Müslüman, müslümanlığını saklamaz ve korkmaz. Başkası ne der diye kendini ve hele de farz ibadetlerini gizli yapmaz ve aleni yapar. Bu farz vazifesinin bu zamanda en büyüğü İslâm Birliği düşüncesidir ve gerçekleşmesi için çalışmaktır. Bu düşünceyi İslâm dünyasına yaymak ve devamlı canlı tutmaktır.

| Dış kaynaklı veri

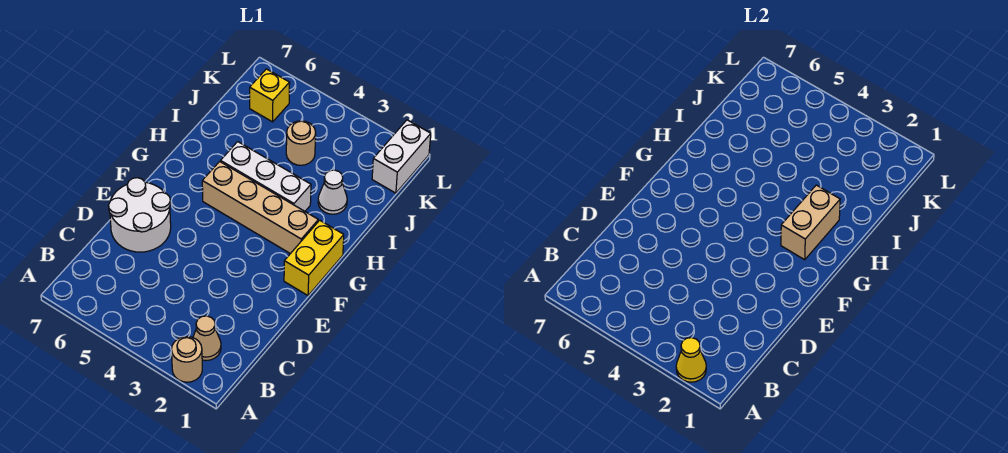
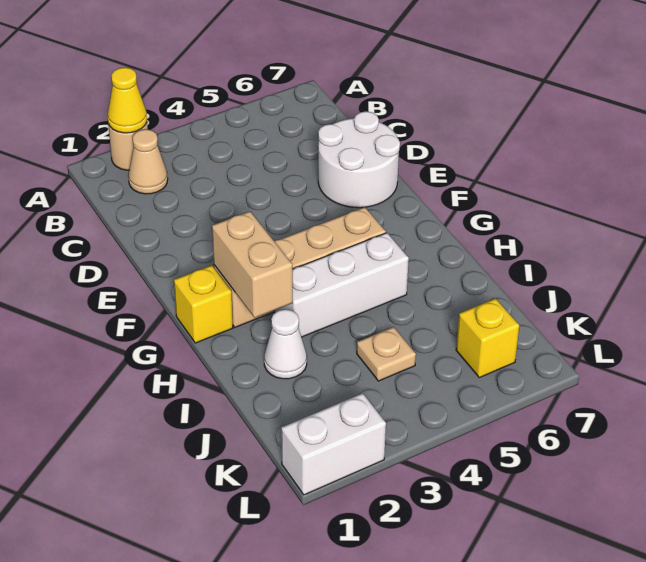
yellow brick F1:G1 level 1 -> yellow brick G1 level 1
tan round brick J4 level 1 -> tan plate J4 level 1
white brick K1:L1 level 1 -> white brick L1:L2 level 1

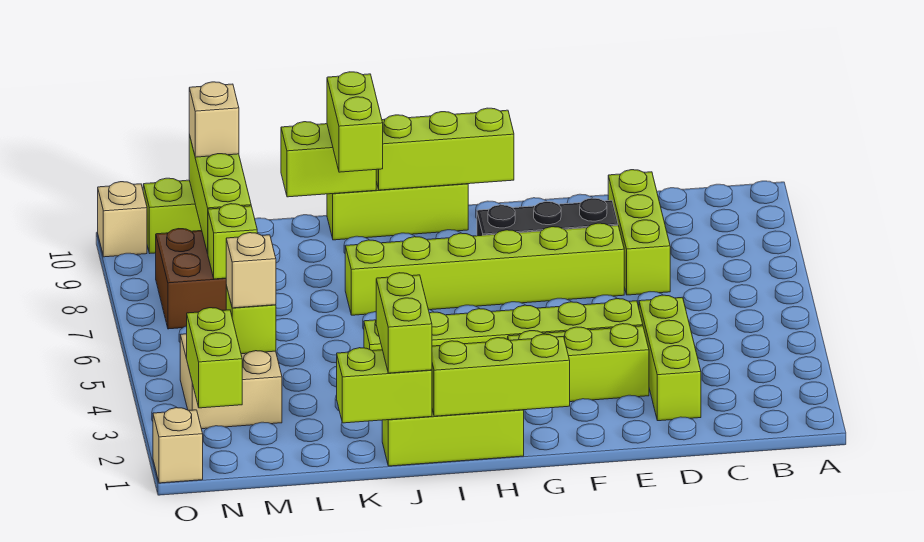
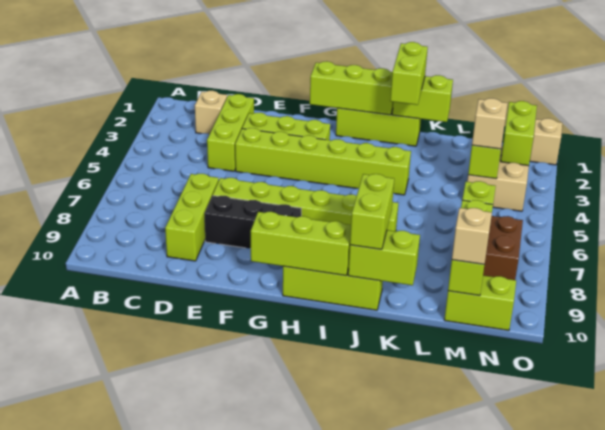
tan brick O10 level 1 -> tan brick C2 level 1

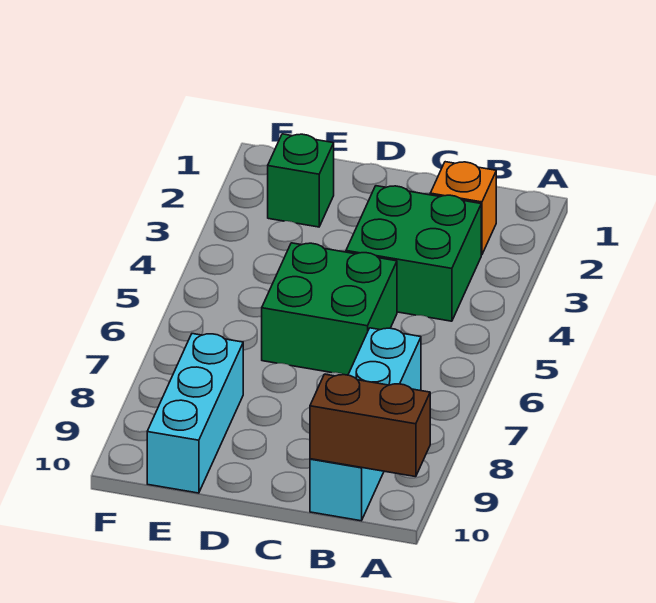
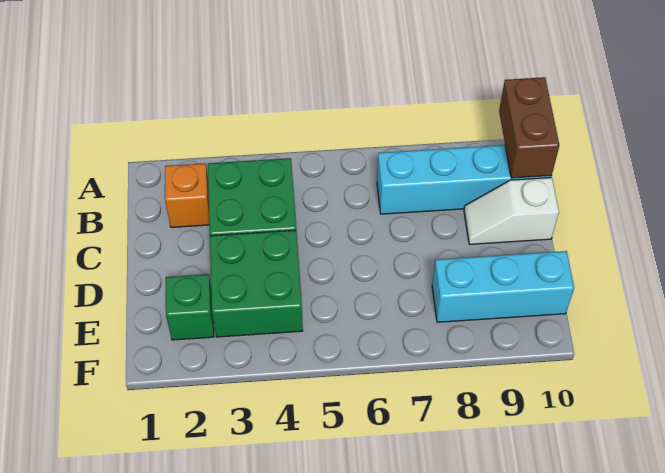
green brick C5:D6 level 1 -> green brick D3:E4 level 1
none -> white slope C9:C10 level 1 top 10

“Bu ittihadın meşrebi, muhabbettir. Husumeti ise, cehalet ve zarûret ve nifakadır. Gayr-ı müslimler emin olsunlar ki; bu ittihadımız, bu üç sıfata hücumdur. Gayr-ı müslime karşı hareketimiz ikna’dır. Zîrâ onları medenî biliriz. Ve İslâmiyeti mahbub ve ulvî göstermektir. Zîrâ onları munsif zannediyoruz.

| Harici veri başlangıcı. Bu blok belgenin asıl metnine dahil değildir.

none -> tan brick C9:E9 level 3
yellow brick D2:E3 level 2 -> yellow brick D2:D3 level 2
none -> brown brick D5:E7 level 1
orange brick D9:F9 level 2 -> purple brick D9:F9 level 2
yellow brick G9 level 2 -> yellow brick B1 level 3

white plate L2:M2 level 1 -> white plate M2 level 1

Lâübaliler iyi bilsinler ki, dinsizlikle kendilerini hiçbir ecnebîye sevdiremezler. Zîrâ mesleksizliklerini göstermiş olurlar. Mesleksizlik, anarşilik sevilmez. Ve bu ittihada tahkik ile dâhil olanlar, onları taklid edip çıkmazlar.
İttihad-ı Muhammedî (Aleyhissalâtü Vesselâm) olan ittihad-ı İslâmın efkâr ve meslek ve hakikatını efkâr-ı umumiyeye tenebbühe başlasın arz ederiz.” (Âsar-ı Bedîiye sh: 510)
Burada da başkalarına bilhassa Batı dediğimiz Avrupa’ya ve onların halklarına ve müttefiklerine hususan Amerika’ya ve dünya gayr-i müslimlerine; davamızı anlatırken icbar değil ikna yolunu seçmektir. Ayrıca İslamiyetin beşeriyete getirdiği saadet ve mutlulukları anlatmaktır.
Bir de bizdeki din düşmanı kimselere de; batılılara kendinizi dinsiz veya din düşmanı göstermekle kendinizi onlara sevdiremezsiniz diyor.
Bediüzzaman Hazretleri daha o zamanlarda yani 1909 da anarşiden (terörden) bahsediyor. Bizdeki din aleyhtarlarının anarşist alacaklarını o yıllarda haber veriyor. Doksan senedir müslümanlara olmadık zulüm edenlerin de mahiyetleri anlaşılmaktadır.
Peygamberimizin ümmeti olanların birliği olan İttihad-ı İslâmı ve esaslarını serbest zeminde kayıtlı olmadan anlatmak arzusundayız.